TEXT FOR ANALYSIS Block Start
Hi,

On 2020/2/25 2:23, Jean-Philippe Brucker wrote:
From: Jean-Philippe Brucker <[email protected]>

Some systems allow devices to handle I/O Page Faults in the core mm. For
example systems implementing the PCI PRI extension or Arm SMMU stall
model. Infrastructure for reporting these recoverable page faults was
recently added to the IOMMU core. Add a page fault handler for host SVA.

IOMMU driver can now instantiate several fault workqueues and link them to
IOPF-capable devices. Drivers can choose between a single global
workqueue, one per IOMMU device, one per low-level fault queue, one per
domain, etc.

When it receives a fault event, supposedly in an IRQ handler, the IOMMU
driver reports the fault using iommu_report_device_fault(), which calls
the registered handler. The page fault handler then calls the mm fault
handler, and reports either success or failure with iommu_page_response().
When the handler succeeded, the IOMMU retries the access.

The iopf_param pointer could be embedded into iommu_fault_param. But
putting iopf_param into the iommu_param structure allows us not to care
about ordering between calls to iopf_queue_add_device() and
iommu_register_device_fault_handler().

Signed-off-by: Jean-Philippe Brucker <[email protected]>
---
  drivers/iommu/Kconfig      |   4 +
  drivers/iommu/Makefile     |   1 +
  drivers/iommu/io-pgfault.c | 451 +++++++++++++++++++++++++++++++++++++
  include/linux/iommu.h      |  59 +++++
  4 files changed, 515 insertions(+)
  create mode 100644 drivers/iommu/io-pgfault.c

diff --git a/drivers/iommu/Kconfig b/drivers/iommu/Kconfig
index acca20e2da2f..e4a42e1708b4 100644
--- a/drivers/iommu/Kconfig
+++ b/drivers/iommu/Kconfig
@@ -109,6 +109,10 @@ config IOMMU_SVA
        select IOMMU_API
        select MMU_NOTIFIER
+config IOMMU_PAGE_FAULT
+       bool
+       select IOMMU_API
+
  config FSL_PAMU
        bool "Freescale IOMMU support"
TEXT FOR ANALYSIS Block End
SUPPLIED ENTRIES Block Start
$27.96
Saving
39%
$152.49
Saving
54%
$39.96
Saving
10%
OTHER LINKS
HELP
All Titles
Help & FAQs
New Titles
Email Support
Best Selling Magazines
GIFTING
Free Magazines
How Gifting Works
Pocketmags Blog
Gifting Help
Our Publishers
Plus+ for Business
SUPPLIED ENTRIES Block End
Answer these questions about the IOMMU page fault patch:
(a) Which function does the IOMMU driver use to report a fault when it receives a fault event?
(b) How many files does the patch change, and how many insertions does it make?
(c) Besides being a bool, what does the new IOMMU_PAGE_FAULT config option select?

◆ **RESPONSE**
(a) iommu_report_device_fault()
(b) 4 files, with 515 insertions
(c) IOMMU_API